_Given text:_
# RAF Museum London



## DerAdlerIstGelandet (Nov 14, 2010)

A few weeks ago I flew up to London to go and see my NFL team the San Francisco 49ers play the Denver Broncos in London. While I was there I took the time to check out the RAF Museum. Absolutely amazing museum and well worth the visit. 

Here are some of the pics I took at the museum. Unfortunately I had my camera set wrong, so some of the pics are very dark and did not come out well. Oh well, that just gives me another excuse to fly to London and retake the pics! 

I have broken them down by type of aircraft and the year the actual aircraft was built.

*de Havilland Mosquito B35 (1945)*












*Fokker DVII (1918) *






*Hawker Hart II (1931)*






*Kawasaki Ki-100-1b (1945)*
















Messerschmitt Bf 109G-2 (1942)

























*
Messerschmitt Me 262A-2a Schwalbe (1945)*





















*North American P-51D Mustang (1945)*
















*Sopwith F1 Camel (1918)*


----------



## vikingBerserker (Nov 14, 2010)

Beautiful pics! Definitely one of the places I want to visit.


----------



## DerAdlerIstGelandet (Nov 14, 2010)

*Avro Lancaster MK.1 (1942)*





















*Avro Vulcan B2 (1961)*






*Boeing B17G Fortress (1945)*
















*Consolidated B24L-20-FO Liberator (1944)*











*Focke Wulf Fw190A-8/U-1 (1944)*











*Handley Page Halifax Mk.II (1942)*

This actual aircraft took part in the failed attack on the Tirpitz on 27 Apr 1942 and was shot down by the Battleships AA guns.






*Heinkel He 162A-2 (1945)*
















*North American TB-25 J Mitchell (1944)*











*Grandslam Bomb*






*Fritz X Guided Bomb
*


----------



## DerAdlerIstGelandet (Nov 14, 2010)

Bristol Beaufighter TF Mk.X (1944)






*Bristol Beaufort Mk. VIII (restored from several wrecks)*






*Curtiss Kittyhawk Mk.IV (restored from several wrecks)*











*de Havilland Vampire F3 (1947)*






*Gloster Meteor F8 (1951)*






*Hawker Tempest II (1945)*






*Hawker Typhoon 1B (1944)*
















*Republic P-47D Thunderbolt (1945)*











*Supermarine Spitfire F24 (1943)*






*Supermarine Spitfire Mk.Vb (1940)*


----------



## DerAdlerIstGelandet (Nov 14, 2010)

_Excerpted data:_
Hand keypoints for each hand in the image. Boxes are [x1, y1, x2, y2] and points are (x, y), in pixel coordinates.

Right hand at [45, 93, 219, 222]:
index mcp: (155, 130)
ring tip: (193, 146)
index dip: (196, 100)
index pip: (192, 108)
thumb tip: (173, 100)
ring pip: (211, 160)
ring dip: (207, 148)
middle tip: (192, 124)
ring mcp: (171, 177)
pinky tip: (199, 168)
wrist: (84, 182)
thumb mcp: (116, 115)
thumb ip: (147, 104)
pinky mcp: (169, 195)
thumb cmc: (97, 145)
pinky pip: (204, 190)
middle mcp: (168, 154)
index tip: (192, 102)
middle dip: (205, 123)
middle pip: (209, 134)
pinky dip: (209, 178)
* * *
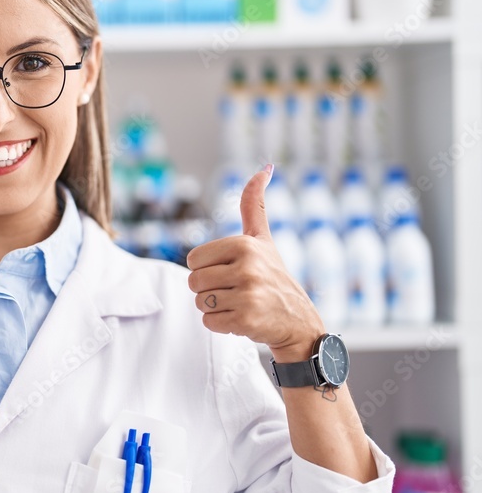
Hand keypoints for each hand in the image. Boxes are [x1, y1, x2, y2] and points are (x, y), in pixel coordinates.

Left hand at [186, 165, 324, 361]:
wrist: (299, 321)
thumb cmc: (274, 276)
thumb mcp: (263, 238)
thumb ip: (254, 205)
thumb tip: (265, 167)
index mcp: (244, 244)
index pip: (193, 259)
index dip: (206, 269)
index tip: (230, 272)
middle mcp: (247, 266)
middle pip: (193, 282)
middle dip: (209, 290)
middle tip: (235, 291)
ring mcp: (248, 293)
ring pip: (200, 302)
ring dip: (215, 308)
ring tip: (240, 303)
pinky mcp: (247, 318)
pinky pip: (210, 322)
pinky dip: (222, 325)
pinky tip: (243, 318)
* * *
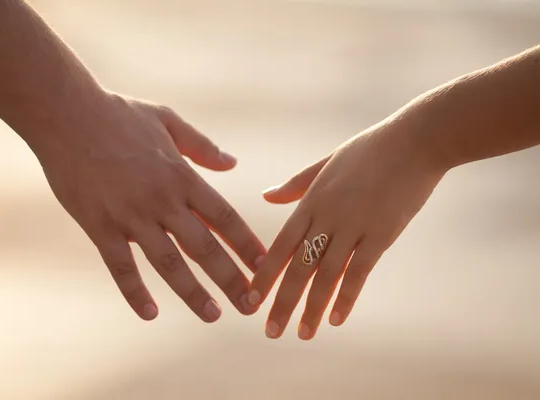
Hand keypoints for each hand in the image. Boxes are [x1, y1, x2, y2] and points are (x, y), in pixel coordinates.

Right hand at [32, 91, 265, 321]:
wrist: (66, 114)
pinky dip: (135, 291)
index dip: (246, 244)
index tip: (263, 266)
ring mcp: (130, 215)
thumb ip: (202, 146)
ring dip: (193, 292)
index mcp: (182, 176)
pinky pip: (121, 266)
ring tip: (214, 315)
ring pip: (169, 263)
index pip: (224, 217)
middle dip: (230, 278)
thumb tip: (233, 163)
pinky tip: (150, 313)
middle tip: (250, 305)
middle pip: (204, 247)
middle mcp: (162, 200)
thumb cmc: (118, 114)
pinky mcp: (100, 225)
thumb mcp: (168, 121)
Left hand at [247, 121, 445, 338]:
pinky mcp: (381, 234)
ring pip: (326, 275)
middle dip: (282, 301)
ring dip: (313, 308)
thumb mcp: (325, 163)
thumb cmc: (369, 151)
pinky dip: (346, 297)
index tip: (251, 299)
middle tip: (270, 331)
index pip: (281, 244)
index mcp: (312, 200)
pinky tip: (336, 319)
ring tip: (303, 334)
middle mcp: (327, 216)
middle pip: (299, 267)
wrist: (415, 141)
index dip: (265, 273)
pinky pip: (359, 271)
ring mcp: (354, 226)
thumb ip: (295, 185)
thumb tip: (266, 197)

_Exercise details:_ Resume the RAF Museum London forum thread from its final post header. The records have nothing to do with the RAF Museum London thread.

_Result below:_
*Bristol Blenheim Mk.IV (1941)*






*Fiat CR42 Falco (1940)*






*Heinkel He111H-20 (1944)*
















*Junkers Ju87G-2 Stuka (1943)*





















*Junkers Ju88R-1 (1943)*


























*Messerschmitt Bf 109E-3 (1940)*





















*Messerschmitt Bf 110G-2 (1944)*


























*Short Sunderland MR5 (1944)*






Supermarine Spitfire Mk.I (1940)


----------



## Geedee (Nov 14, 2010)

Gimme a shout when you're coming over to visit Hendon / Duxford next time, love to meet up ! 

Thats a great set of pics you've taken there.


----------



## DerAdlerIstGelandet (Nov 14, 2010)

I will let you know.

I had no time to really do anything this time around other than the museum because of the game.


----------



## Gnomey (Nov 14, 2010)

Great shots! Always a good museum to visit.


----------



## Crimea_River (Nov 14, 2010)

Looks like a good stop while in London.

Anyone know if Black 6 (the desert 109) is being (or has been) brought back to flying condition?


----------



## Aaron Brooks Wolters (Nov 14, 2010)

Nice shots Adler!! If you put the shots through Microsoft Paint you may be able to lighten them up. The first set is great. Course, then you won't have a excuse to go back.


----------



## N4521U (Nov 15, 2010)

What a great looking museum...... A must to visit if I ever get "over there"!


----------



## Maximowitz (Nov 15, 2010)

Crimea_River said:


> Looks like a good stop while in London.
> 
> Anyone know if Black 6 (the desert 109) is being (or has been) brought back to flying condition?



Black 6 was brought back to flying condition, later crashed on landing and then rebuilt for static display.


----------



## Airframes (Nov 15, 2010)

Great shots Chris, thanks.


----------



## wheelsup_cavu (Nov 22, 2010)

Cool pictures.
If that is a life size mannequin next to the Ju-87 it is a much bigger plane than I realized.
http://i140.photobucket.com/albums/r22/coxch9/Royal Airforce Museum London/m60.jpg


Wheels


----------



## Maximowitz (Nov 22, 2010)

The Stuka is indeed a big plane.


----------



## Marcel (Nov 22, 2010)

Nice pics Chris! It's not an easy spot to make good photo's. But its' free and the collection is quite unique.


----------



## Airframes (Nov 22, 2010)

It's a superb Museum, but when it was last 'modernised', the photographic / lighting conditions were ruined, especially in the BoB Hall.


----------



## DerAdlerIstGelandet (Nov 22, 2010)

Marcel said:


> Nice pics Chris! It's not an easy spot to make good photo's. But its' free and the collection is quite unique.



That was my only complaint. For most of the aircraft it is terrible to get good photos. The lighting sucks and the aircraft are so close together that you can't single them out or even get shots of the whole aircraft when it comes to the larger ones especially in the bomber hall.


----------



## wheelsup_cavu (Nov 25, 2010)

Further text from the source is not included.